(Information given begins)

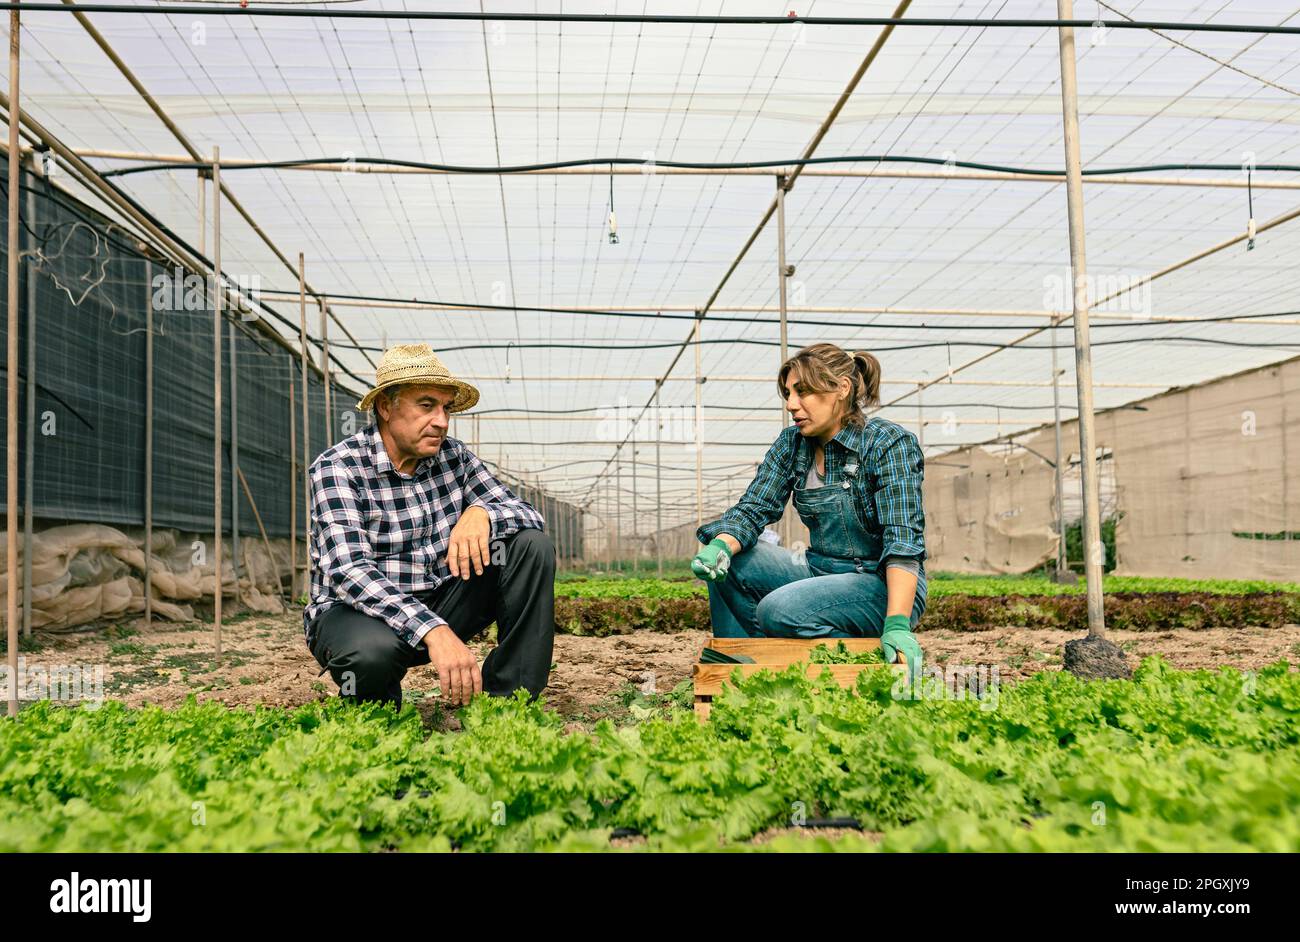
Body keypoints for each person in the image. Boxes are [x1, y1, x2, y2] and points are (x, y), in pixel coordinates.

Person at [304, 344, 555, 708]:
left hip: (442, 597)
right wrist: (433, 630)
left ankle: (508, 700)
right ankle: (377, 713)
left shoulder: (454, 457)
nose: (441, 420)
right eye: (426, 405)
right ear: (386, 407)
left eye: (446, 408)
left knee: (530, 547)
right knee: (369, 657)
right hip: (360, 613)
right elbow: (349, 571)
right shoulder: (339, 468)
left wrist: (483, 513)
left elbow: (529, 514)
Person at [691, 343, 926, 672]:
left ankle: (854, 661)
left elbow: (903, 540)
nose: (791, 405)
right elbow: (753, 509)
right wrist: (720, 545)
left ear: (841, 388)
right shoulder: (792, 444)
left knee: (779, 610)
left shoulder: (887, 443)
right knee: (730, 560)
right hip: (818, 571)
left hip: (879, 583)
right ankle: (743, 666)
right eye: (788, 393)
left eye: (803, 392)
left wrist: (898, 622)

(Information given ends)
(Information given begins)

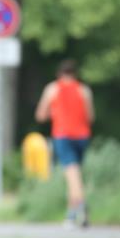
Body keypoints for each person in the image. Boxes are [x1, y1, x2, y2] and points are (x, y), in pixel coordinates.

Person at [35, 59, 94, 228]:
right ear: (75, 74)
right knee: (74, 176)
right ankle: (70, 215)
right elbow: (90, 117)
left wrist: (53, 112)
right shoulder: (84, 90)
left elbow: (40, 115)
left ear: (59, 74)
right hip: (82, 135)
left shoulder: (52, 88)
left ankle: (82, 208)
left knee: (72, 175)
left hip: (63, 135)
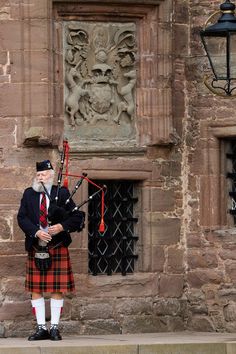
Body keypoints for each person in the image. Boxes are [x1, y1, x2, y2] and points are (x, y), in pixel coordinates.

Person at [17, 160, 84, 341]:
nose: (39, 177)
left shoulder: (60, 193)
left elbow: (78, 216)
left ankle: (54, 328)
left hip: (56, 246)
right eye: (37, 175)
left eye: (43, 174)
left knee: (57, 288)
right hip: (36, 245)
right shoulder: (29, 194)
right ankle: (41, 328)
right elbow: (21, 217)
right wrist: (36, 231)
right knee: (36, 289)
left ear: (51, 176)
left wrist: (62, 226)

(Information given ends)

> [To do] Looking at the entries, work out how many lines hold the word "knee". Give the number and nothing else.

> [Answer to the problem] 8